▸ Chart analysis data:
# # #

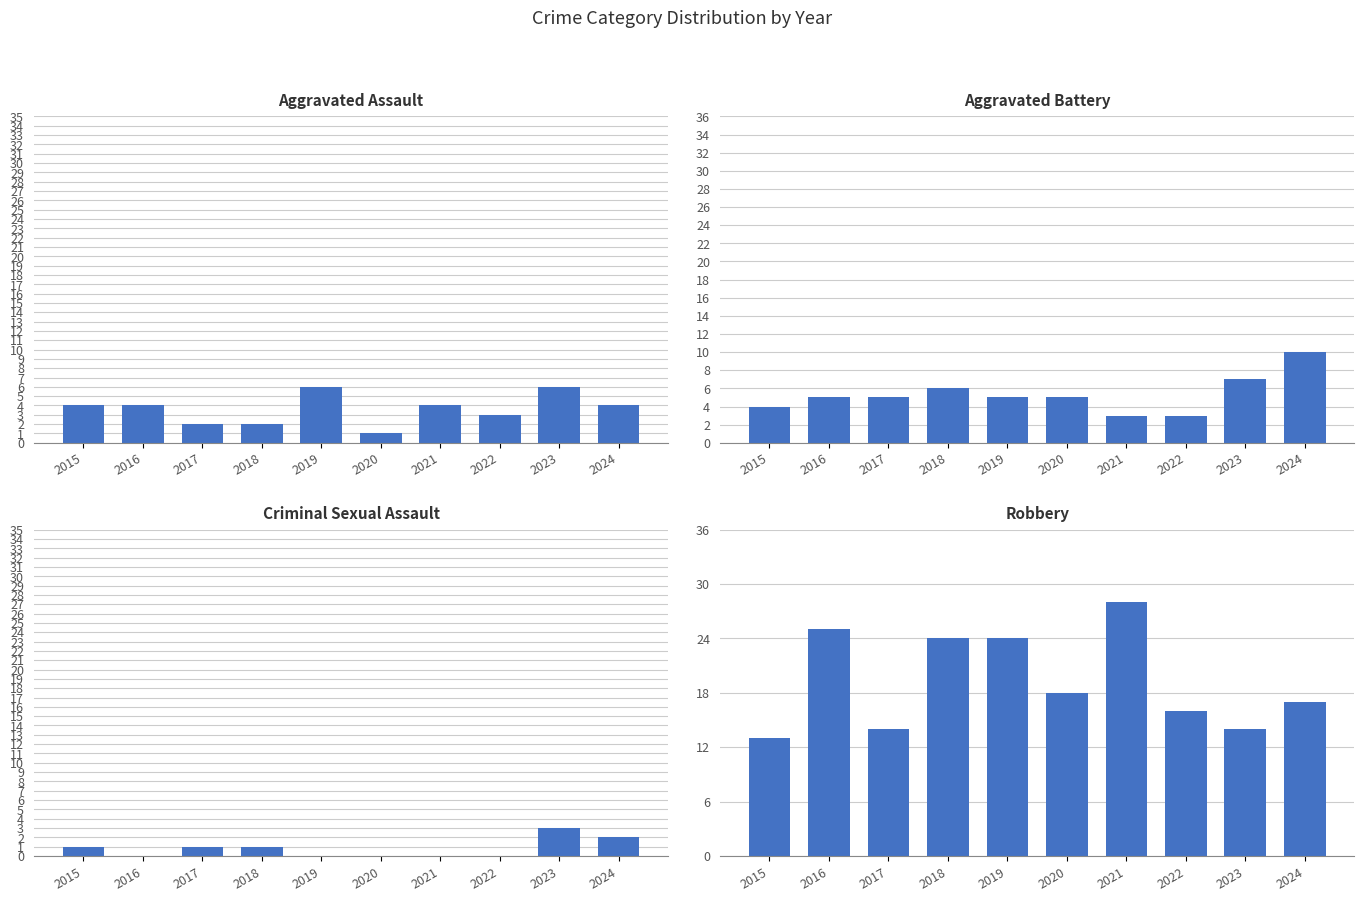

What value does the Robbery series have at 2021?

28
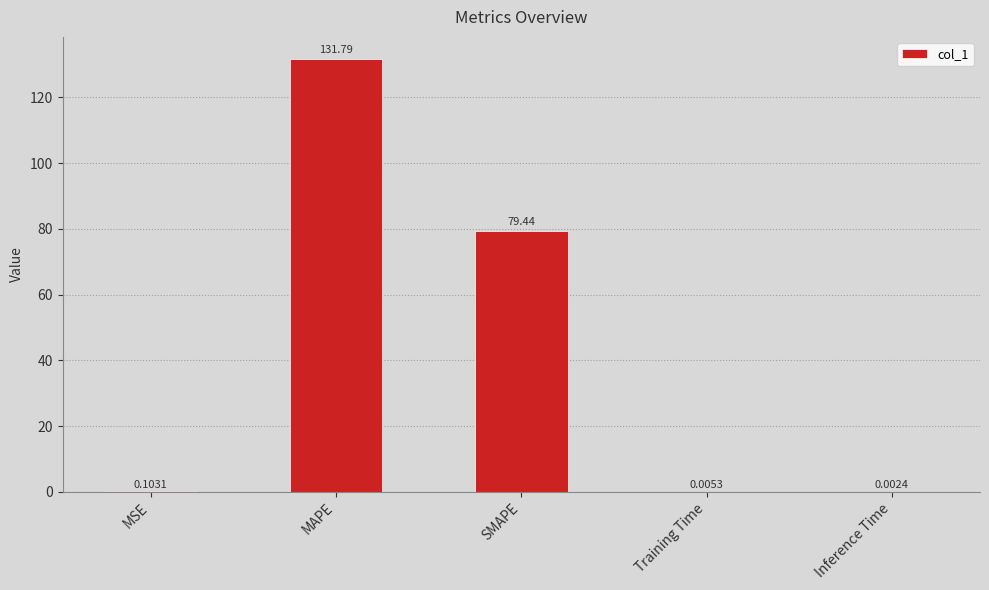

Which category has the highest value across all series?

MAPE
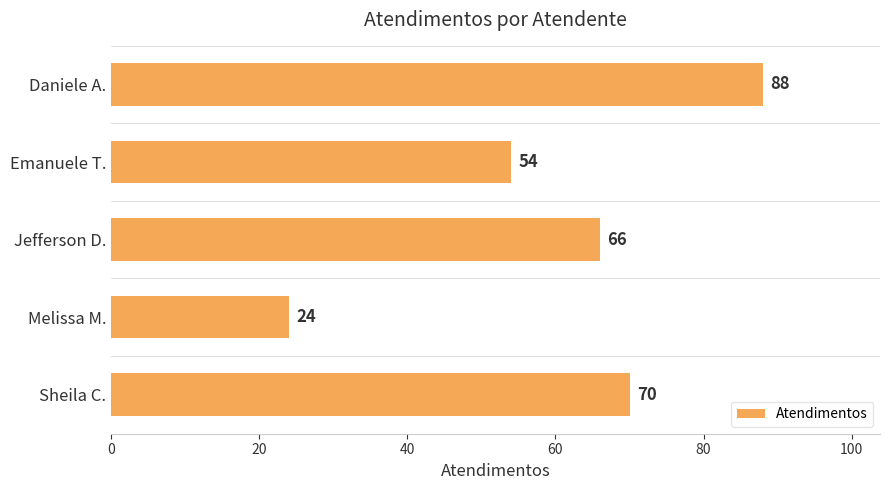

Reading top to bottom, transcribe all the data shown in this chart.

Daniele A.=88	Emanuele T.=54	Jefferson D.=66	Melissa M.=24	Sheila C.=70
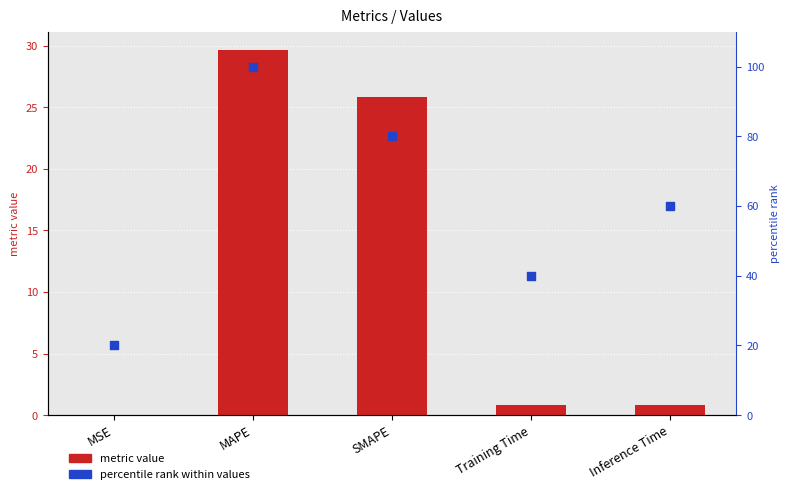

Which series reaches the maximum Y coordinate?

percentile rank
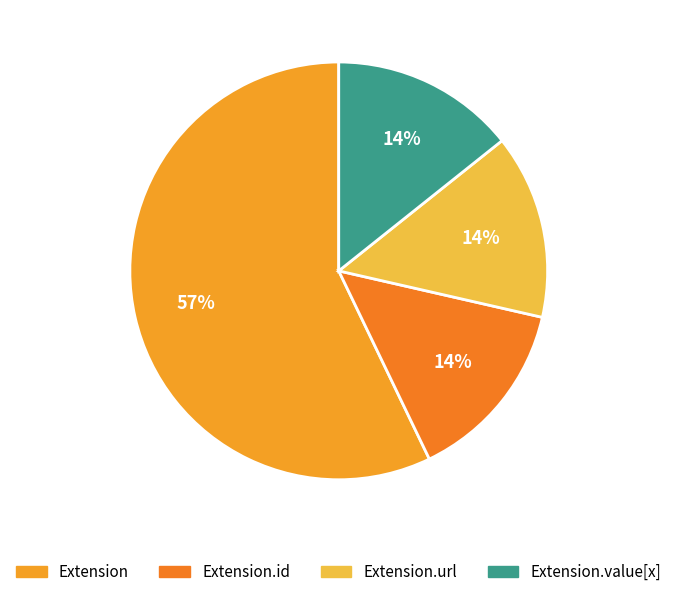

To the nearest percent, what is the average slice percentage?

25%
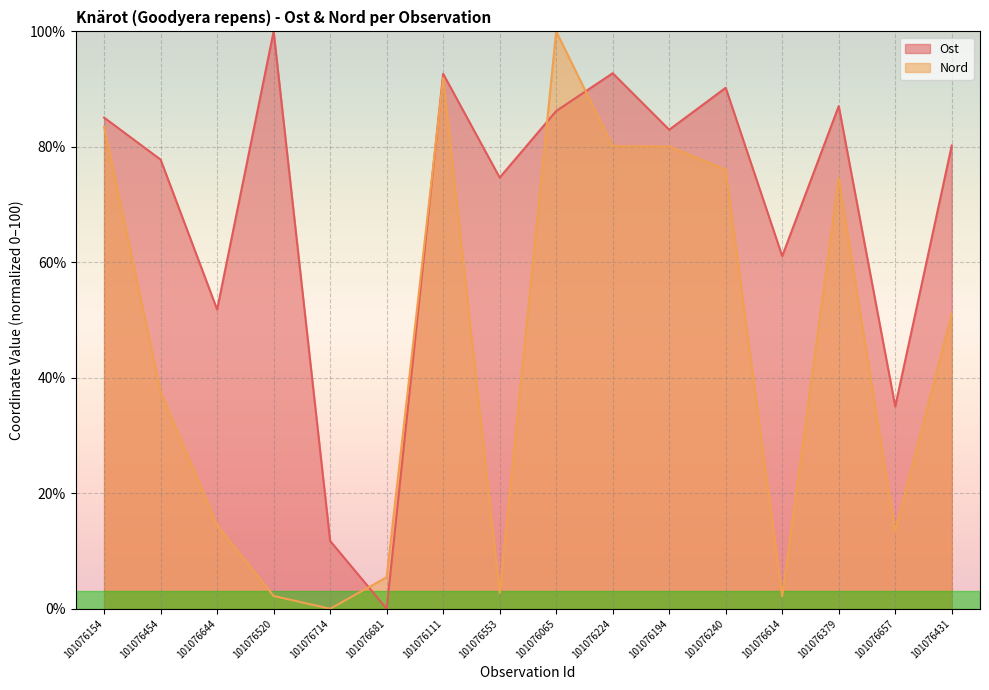

Which series has the largest total across all categories?

Ost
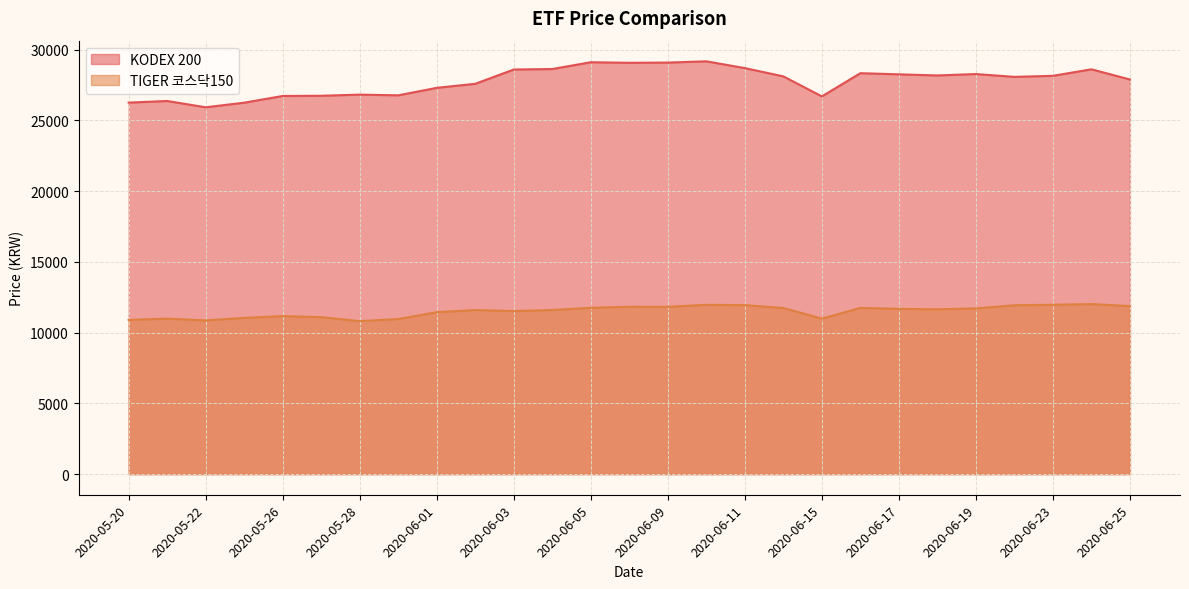

What is the maximum value shown in the chart?

29180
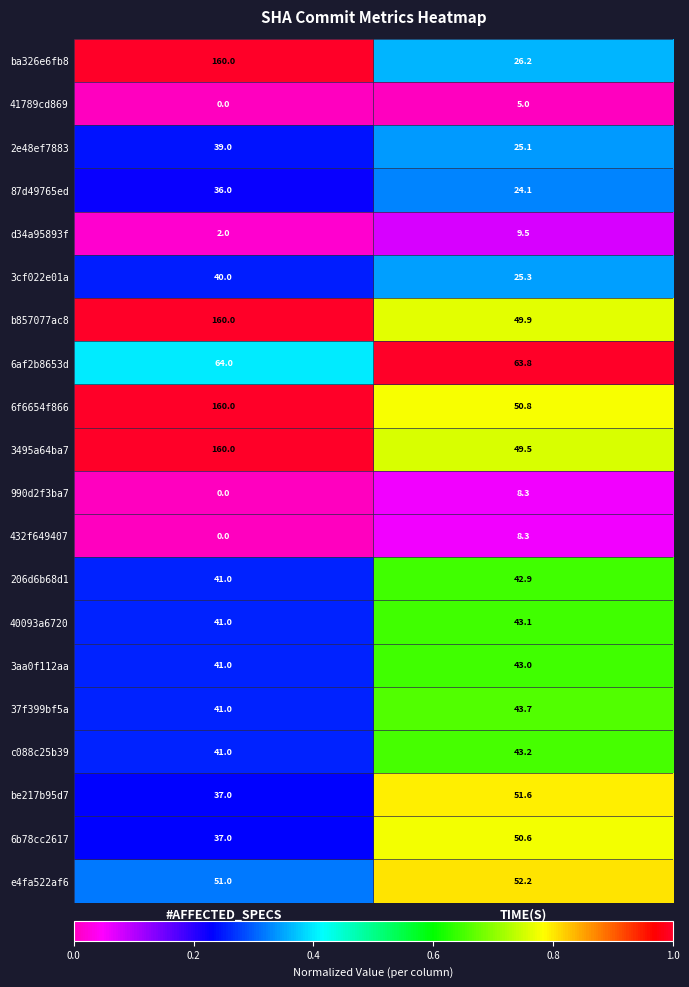

List the labels in order of c088c25b39 value, largest first.

TIME(S), #AFFECTED_SPECS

# # #

▸ Exercise brief: Reproduce all of the entries above verbatim, leaving out the pictures.

▸ Response:
What value does the Robbery series have at 2021?

28

Which category has the highest value across all series?

MAPE

Reading top to bottom, transcribe all the data shown in this chart.

Daniele A.=88	Emanuele T.=54	Jefferson D.=66	Melissa M.=24	Sheila C.=70

Which series reaches the maximum Y coordinate?

percentile rank

To the nearest percent, what is the average slice percentage?

25%

Which series has the largest total across all categories?

Ost

What is the maximum value shown in the chart?

29180

List the labels in order of c088c25b39 value, largest first.

TIME(S), #AFFECTED_SPECS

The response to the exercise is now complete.